How do you argue that? Paul states that it is a shame for a woman to pray or prophecy uncovered. It seems that it is not until verse 18 that Paul shifts to talking about when they come together as a church.

A woman does engage in teaching/prophecy through teaching children in the family or other women.


----------



## Skyler (Mar 20, 2010)

I'm personally of the opinion that, since this is a Christian ordinance, it applies to Christians. For Presbyterians I could see "covenant children" being covered, but as a Baptist I'm going to say it should apply after conversion. I could be wrong on that though.


----------



## OPC'n (Mar 20, 2010)

Skyler said:


> I'm personally of the opinion that, since this is a Christian ordinance, it applies to Christians. For Presbyterians I could see "covenant children" being covered, but as a Baptist I'm going to say it should apply after conversion. I could be wrong on that though.


 
Presbyterians are good but we aren't that good! Presbyterian infants don't pray anymore than Baptist infants do.


----------



## Skyler (Mar 20, 2010)

OPC'n said:


> Skyler said:
> 
> 
> > I'm personally of the opinion that, since this is a Christian ordinance, it applies to Christians. For Presbyterians I could see "covenant children" being covered, but as a Baptist I'm going to say it should apply after conversion. I could be wrong on that though.
> ...


 
That doesn't seem to stop them from getting baptized.


----------



## OPC'n (Mar 20, 2010)

Skyler said:


> OPC'n said:
> 
> 
> > Skyler said:
> ...


 
That's bc it's commanded in Scripture to baptize infant, but this Scripture states specifically that the woman who *prays or prophesies* should cover her head. Our infants are smart but not that smart


----------



## Kaalvenist (Mar 20, 2010)

The passage is describing what happens in public worship. Verse 2 speaks of this as an ordinance (or tradition, or deliverance). The comparison between verse 2 (speaking of head coverings) and verse 17 (speaking of the Lord's supper) is striking, and demonstrates that the entire chapter refers to public worship, in two different particulars.

I find it odd that so many Presbyterians have a problem with this idea. In Deuteronomy 29, the whole congregation is said to engage in covenanting with God, including the "little ones." Obviously, they weren't active in that activity; they were included together with the congregation who was performing that act. Likewise, my daughter is counted together with a worshipping, praying family, and a worshipping, praying congregation.

And we believe the passage refers only to public worship, not to all of life. I can't speak for why others do not hold the convictions I hold. From my interaction with others on the subject, I have found that many have not read the passage, or have simply been told all their lives that "it was cultural," without having studied the subject at all.


----------



## Grillsy (Mar 20, 2010)

Sean. Your story about your wife and you arriving at the conclusion that she should wear a head covering is very similar to that of my wife and me. We began studying this issue while we were engaged and now she is covered. As of now we do not have any children but we have been discussing the issue of children and head coverings. Thank you for this thread!

Material provided –
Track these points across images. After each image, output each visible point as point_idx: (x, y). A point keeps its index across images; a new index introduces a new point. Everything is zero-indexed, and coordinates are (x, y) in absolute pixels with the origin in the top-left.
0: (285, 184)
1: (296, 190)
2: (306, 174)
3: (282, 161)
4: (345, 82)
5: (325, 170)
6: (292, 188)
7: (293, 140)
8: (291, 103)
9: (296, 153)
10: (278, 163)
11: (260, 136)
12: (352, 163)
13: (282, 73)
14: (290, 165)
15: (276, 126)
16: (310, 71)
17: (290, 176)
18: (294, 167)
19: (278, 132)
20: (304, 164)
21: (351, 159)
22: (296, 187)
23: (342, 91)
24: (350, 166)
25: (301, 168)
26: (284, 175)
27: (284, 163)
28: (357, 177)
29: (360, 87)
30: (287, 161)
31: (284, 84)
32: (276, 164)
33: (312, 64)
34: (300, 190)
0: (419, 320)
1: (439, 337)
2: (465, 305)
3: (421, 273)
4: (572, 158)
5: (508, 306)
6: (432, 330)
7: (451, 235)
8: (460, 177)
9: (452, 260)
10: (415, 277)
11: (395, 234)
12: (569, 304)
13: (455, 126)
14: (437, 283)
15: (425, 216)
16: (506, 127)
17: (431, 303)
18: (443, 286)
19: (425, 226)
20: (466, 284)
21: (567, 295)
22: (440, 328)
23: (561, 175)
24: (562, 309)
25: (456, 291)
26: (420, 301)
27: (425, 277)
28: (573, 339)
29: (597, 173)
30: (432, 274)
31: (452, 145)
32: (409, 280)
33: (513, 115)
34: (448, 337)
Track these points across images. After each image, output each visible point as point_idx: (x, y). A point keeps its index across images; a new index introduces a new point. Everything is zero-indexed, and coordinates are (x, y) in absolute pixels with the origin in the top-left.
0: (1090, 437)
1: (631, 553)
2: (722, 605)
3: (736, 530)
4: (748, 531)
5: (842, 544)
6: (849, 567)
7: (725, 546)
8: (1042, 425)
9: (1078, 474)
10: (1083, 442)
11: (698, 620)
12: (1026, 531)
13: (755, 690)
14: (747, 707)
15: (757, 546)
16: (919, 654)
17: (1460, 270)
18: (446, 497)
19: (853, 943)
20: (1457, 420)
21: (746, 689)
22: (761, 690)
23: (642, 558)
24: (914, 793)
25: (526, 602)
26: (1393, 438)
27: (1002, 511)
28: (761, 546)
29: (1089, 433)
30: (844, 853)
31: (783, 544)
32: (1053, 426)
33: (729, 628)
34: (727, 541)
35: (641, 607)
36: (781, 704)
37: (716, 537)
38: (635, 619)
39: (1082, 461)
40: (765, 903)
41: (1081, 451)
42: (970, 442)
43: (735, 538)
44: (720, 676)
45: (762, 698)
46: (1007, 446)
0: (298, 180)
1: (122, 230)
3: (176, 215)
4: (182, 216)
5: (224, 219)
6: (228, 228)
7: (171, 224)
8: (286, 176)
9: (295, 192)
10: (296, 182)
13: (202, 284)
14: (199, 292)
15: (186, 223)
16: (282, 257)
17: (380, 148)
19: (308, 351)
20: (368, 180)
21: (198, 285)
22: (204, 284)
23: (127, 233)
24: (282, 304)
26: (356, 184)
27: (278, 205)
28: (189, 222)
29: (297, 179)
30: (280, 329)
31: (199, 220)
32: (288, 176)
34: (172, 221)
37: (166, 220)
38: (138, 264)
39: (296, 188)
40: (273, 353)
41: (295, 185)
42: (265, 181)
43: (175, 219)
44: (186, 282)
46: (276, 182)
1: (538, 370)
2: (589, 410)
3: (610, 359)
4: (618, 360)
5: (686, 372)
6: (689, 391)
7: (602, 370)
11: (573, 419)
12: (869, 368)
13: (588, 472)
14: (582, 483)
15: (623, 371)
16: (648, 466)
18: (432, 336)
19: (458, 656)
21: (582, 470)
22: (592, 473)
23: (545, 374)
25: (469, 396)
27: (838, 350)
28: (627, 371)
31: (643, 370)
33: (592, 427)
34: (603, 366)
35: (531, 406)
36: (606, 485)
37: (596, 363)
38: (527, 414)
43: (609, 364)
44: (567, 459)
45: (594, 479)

Problem to work on –
Rewrite the head-covering thread from "And we believe" down to "subject at all.", changing "public worship" to "corporate worship".

Task result –
And we believe the passage refers only to corporate worship, not to all of life. I can't speak for why others do not hold the convictions I hold. From my interaction with others on the subject, I have found that many have not read the passage, or have simply been told all their lives that "it was cultural," without having studied the subject at all.